Keturunan mempunyai dua sifat, yaitu:
1.
Lurus, apabila orang seorang merupakan langsung keturunan dari yang
lain, misalnya antara bapak dan anak; antara kakek, bapak dan anak, disebut
lurus kebawah apabila rangkaiannya dilihat dari kakek, bapak ke anak, sedangkan
disebut lurus kebawah apabila rangkaiannya dilihat dari anak, bapak ke kakek.
2.
Menyimpang atau bercabang, apabila antara kedua orang atau lebih
terdapat adanya ketunggalan leluhur, misalnya bapak ibunya sama (saudara
sekandung), atau sekakek nenek dan lain sebagainya.[3]
Dalam struktur masyarakat di Indonesia menganut 3 (tiga) macam
sistem kekerabatan, yaitu:
1.
Sistem
Kekerabatan Parental
Sistem Kekerabatan Parental adalah Anak menghubungkan
diri dengan kedua orangtuanya. Anak juga menghubungkan diri dengan kerabat
ayah-ibunya secara bilateral.

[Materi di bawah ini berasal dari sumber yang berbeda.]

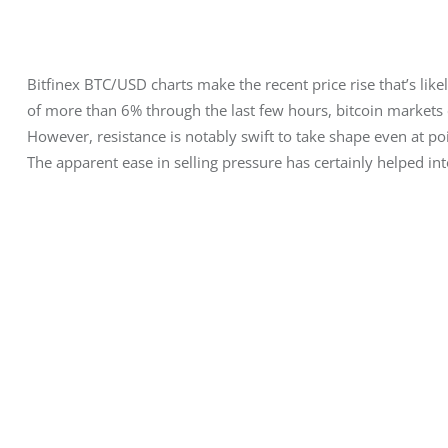
Bitfinex BTC/USD charts make the recent price rise that’s likel
of more than 6% through the last few hours, bitcoin markets c
However, resistance is notably swift to take shape even at po
The apparent ease in selling pressure has certainly helped int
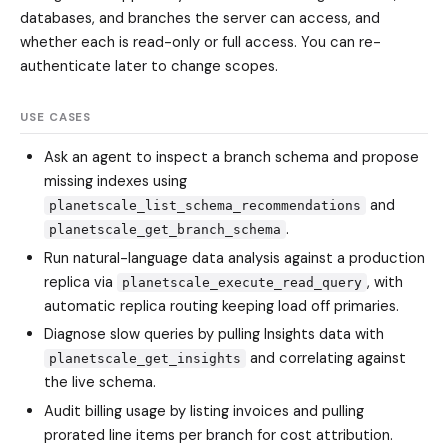
databases, and branches the server can access, and
whether each is read-only or full access. You can re-
authenticate later to change scopes.
USE CASES
Ask an agent to inspect a branch schema and propose
missing indexes using
and
planetscale_list_schema_recommendations
.
planetscale_get_branch_schema
Run natural-language data analysis against a production
replica via
, with
planetscale_execute_read_query
automatic replica routing keeping load off primaries.
Diagnose slow queries by pulling Insights data with
and correlating against
planetscale_get_insights
the live schema.
Audit billing usage by listing invoices and pulling
prorated line items per branch for cost attribution.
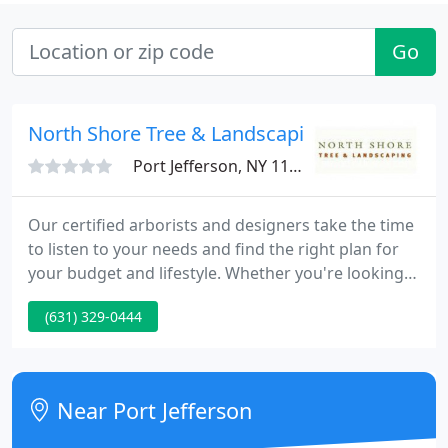
Go
North Shore Tree & Landscaping
Port Jefferson, NY 11777
Our certified arborists and designers take the time
to listen to your needs and find the right plan for
your budget and lifestyle. Whether you're looking
for low to no-maintenance or a design that will
(631) 329-0444
involve more upkeep, we will create the perfect
outdoor space for you. Our team of year-round NY
State Certified Arborists has stood out for our
expertise in tree care preservation and unique
Near Port Jefferson
landscape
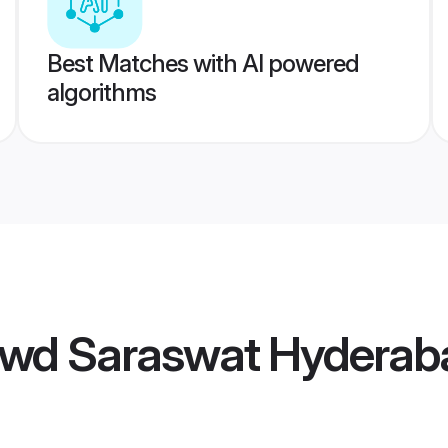
Best Matches with AI powered
algorithms
wd Saraswat Hyderaba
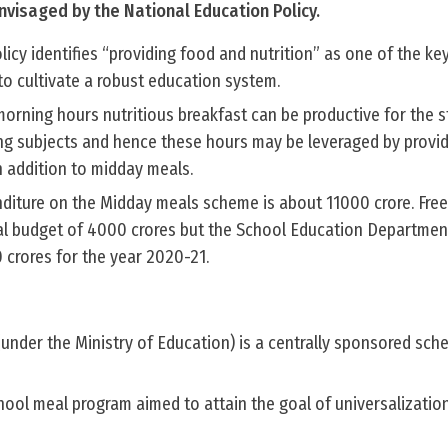
isaged by the National Education Policy.
icy identifies “providing food and nutrition” as one of the ke
 to cultivate a robust education system.
orning hours nutritious breakfast can be productive for the s
g subjects and hence these hours may be leveraged by provid
n addition to midday meals.
nditure on the Midday meals scheme is about 11000 crore. Free
al budget of 4000 crores but the School Education Departmen
 crores for the year 2020-21.
nder the Ministry of Education) is a centrally sponsored sch
school meal program aimed to attain the goal of universalizatio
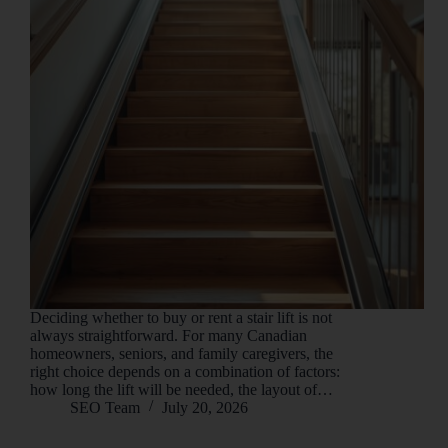
Deciding whether to buy or rent a stair lift is not
always straightforward. For many Canadian
homeowners, seniors, and family caregivers, the
right choice depends on a combination of factors:
how long the lift will be needed, the layout of…
SEO Team
July 20, 2026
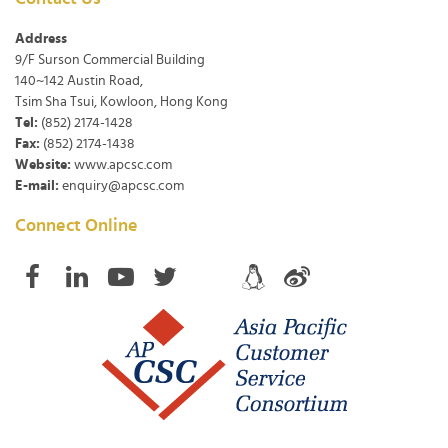
Address
9/F Surson Commercial Building
140~142 Austin Road,
Tsim Sha Tsui, Kowloon, Hong Kong
Tel:
(852) 2174-1428
Fax:
(852) 2174-1438
Website:
www.apcsc.com
E-mail:
enquiry@apcsc.com
Connect Online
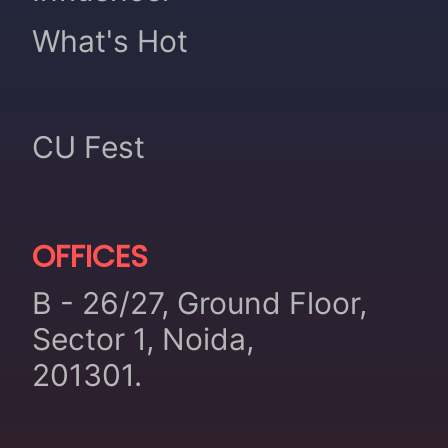
What's Hot
CU Fest
OFFICES
B - 26/27, Ground Floor,
Sector 1, Noida,
201301.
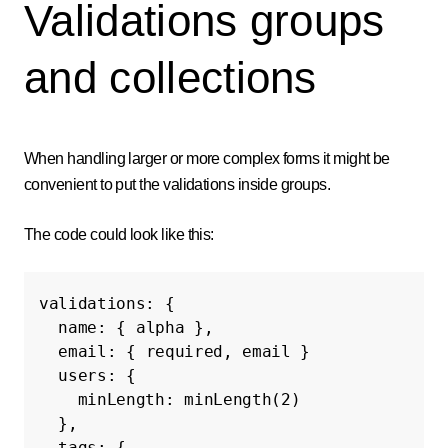
Validations groups
and collections
When handling larger or more complex forms it might be
convenient to put the validations inside groups.
The code could look like this:
validations
:
{
name
:
{
alpha
},
email
:
{
required
,
email
}
users
:
{
minLength
:
minLength
(
2
)
},
tags
:
{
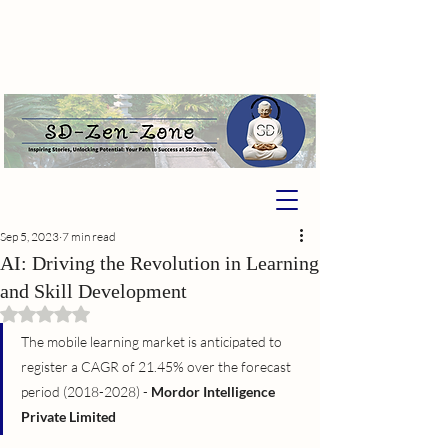
Sep 5, 2023
7 min read
AI: Driving the Revolution in Learning
and Skill Development
Rated NaN out of 5 stars.
The mobile learning market is anticipated to 
register a CAGR of 21.45% over the forecast 
period (2018-2028) - 
Mordor Intelligence 
Private Limited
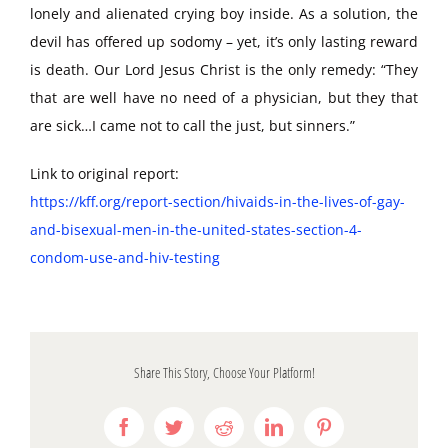
lonely and alienated crying boy inside. As a solution, the
devil has offered up sodomy – yet, it’s only lasting reward
is death. Our Lord Jesus Christ is the only remedy: “They
that are well have no need of a physician, but they that
are sick…I came not to call the just, but sinners.”
Link to original report:
https://kff.org/report-section/hivaids-in-the-lives-of-gay-
and-bisexual-men-in-the-united-states-section-4-
condom-use-and-hiv-testing
Share This Story, Choose Your Platform!
Facebook
Twitter
Reddit
LinkedIn
Pinterest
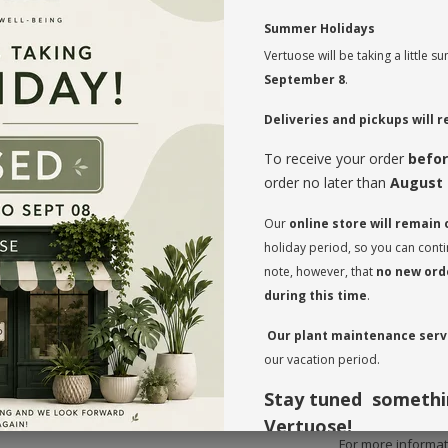
🌟
Summer Holidays
Transform your sp
Vertuose will be taking a little
exclusively availa
they’re also low-
September 8
.
of the exotic to 
Deliveries and pickups will
Why Choose Our
To receive your order
befor
One-of-a-Ki
setting.
order no later than
August 
Bold Aesthe
to impress gu
Our
online store will remain
Easy Care
: I
thrive with mi
holiday period, so you can cont
Visit us today 
note, however, that
no new orde
Care Tips:
during this time
.
Watering
: W
Our plant maintenance servi
waterings. Du
our vacation period.
weeks; in fall
Sunlight
: Pl
but can suffer
Stay tuned somethi
Vertuose!
For more informati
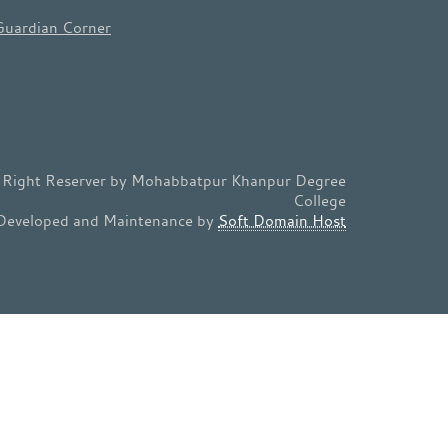
Guardian Corner
l Right Reserver by Mohabbatpur Khanpur Degree
College
Developed and Maintenance by
Soft Domain Host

Dalam sistem kekerabatan parental kedua orang tua
maupun kerabat dari ayah-ibu itu berlaku peraturan-peraturan yang sama baik
tentang perkawinan, kewajiban memberi nafkah, penghormatan, pewarisan. Dalam
susunan parental ini seorang anak hanya memperoleh semenda dengan jalan
perkawinan, maupun langsung oleh perkawinannya sendiri, maupun secara tak
langsung oleh perkawinan sanak kandungnya, memang kecuali perkawinan
antara ibu dan ayahnya sendiri.[4] Sistem ini diterapkan oleh masyarakat Jawa dan Sunda.
2.
Sistem Kekerabatan Patrilineal
Sistem Kekerabatan Patrilineal adalah sistem kekerabatan yang menarik
garis keturunan dari ayah saja. Hak waris hanya diberikan kepada
anggota-anggota kerabat laki-laki, terutama anak laki-laki. Bagi masyarakat
patrilineal, laki-laki mendapat penghargaan dan penghormatan lebih tinggi dari
kaum wanita.[5]
Sistem ini diterapkan oleh masyarakat Batak.
3.
Sistem Kekerabatan Matrilineal
Sistem Kekerabatan Matrilineal adalah
anak
menghubungkan diri dengan ibunya (berdasarkan garis keturunan perempuan).
Sistem kekerabatan ini anak juga menghubungkan diri dengan kerabat ibu
berdasarkan garis keturunan perempuan secara unilateral. Dalam masyarakat yang
susunannya matrilineal, keturunan menurut garis ibu dipandang sangat penting,
sehingga menimbulkan hubungan pergaulan kekeluargaan yang jauh lebih rapat dan
meresap diantara para warganya yang seketurunan menurut garis ibu, hal mana
yang menyebabkan tumbuhnya konsekuensi (misalkan, dalam masalah warisan) yang
jauh lebih banyak dan lebih penting daripada keturunan menurut garis bapak.[6] Sistem ini diterapkan oleh masyarakat Minagkabau.
[1] M. Yahya
Mansur, Sistem kekerabatan dan pola pewarisan, (Jakarta: Pustaka Grafika
Kita, 1998), h. 43
[2] T.O. Ihromi, Pokok-Pokok
Antropologi Budaya, (Jakarta: Yayasan Obor Indonesia, 2006), h. 15
[3] Bushar Muhammad, Pokok-pokok Hukum Adat ,
(Jakarta: PT Pradnya Paramita, 2006). h. 4
[4] Van
Dijk, Pengantar Hukum Adat Indonesia, (Bandung: Mandar Maju, 2006), H.
40
[5] Tedi Sutardi, Antropologi
Mengungkap Keragaman Budaya 1, (Jakarta: Setia Purna, 2009), h. 43.